What we take from this is the following: it is up to the issuer to ensure the exemption claimed actually applies (and, after the recent amendments, to also get a signed risk acknowledgement form if selling to an individual). It is not enough to merely ask an investor if they are accredited more steps must be taken. However, if an issuer does take reasonable steps to satisfy itself that the exemption claimed applies, it may avoid a finding of liability, even if it turns out the exemption failed for one investor (or perhaps more than one). This will depend on the steps taken in the circumstances.
Interestingly, the ASC made the findings in Campbell without hearing from Mr. Campbell. Normally, in order to satisfy a due diligence defence, one would expect detailed evidence from the principle of the issuer as to all the steps that were taken.
This leads us to the second takeaway: following the language quoted above, it appears the ASC took the view that once an Issuer has shown it has taken some steps to satisfy itself the exemption properly applies, the onus then switches to Staff of the Commission to demonstrate the steps taken were not reasonable in all the circumstances.

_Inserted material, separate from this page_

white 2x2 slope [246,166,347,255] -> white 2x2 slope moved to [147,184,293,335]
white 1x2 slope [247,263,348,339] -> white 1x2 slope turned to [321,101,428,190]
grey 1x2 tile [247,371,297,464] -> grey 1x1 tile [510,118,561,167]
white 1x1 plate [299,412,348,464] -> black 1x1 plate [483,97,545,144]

The lesson to be learned is this: an issuer must take reasonable steps to ensure an exemption is properly available when seeking to avoid the prospectus requirements. However, if those steps are taken and a Non-Accredited Investor nevertheless “falls through the cracks,” this fact in and of itself may not conclusively lead to a finding of a breach of the Act.
Of course, it is important to recognize that Re: Campbell may be an exceptional case. The prudent course, from a regulatory oversight perspective, is to assume the worst, and take all steps reasonably possible to ensure that an exemption applies and be able to prove that these steps were taken.
 The accredited investor exemption was recently amended on May 5, 2015, adding new requirements for sales to individuals. The amendments took place after the decisions discussed in this paper, but do not alter the analysis.
2 Re Transcap Corporation, 2013 ABCA 201, para. 90.
3 Re Campbell, 2015 ABASC 604.
4 R v City of Sault Ste Marie,  2 SCR 1299.
5 Euston Capital Corp, Re, 2007 ABASC 75.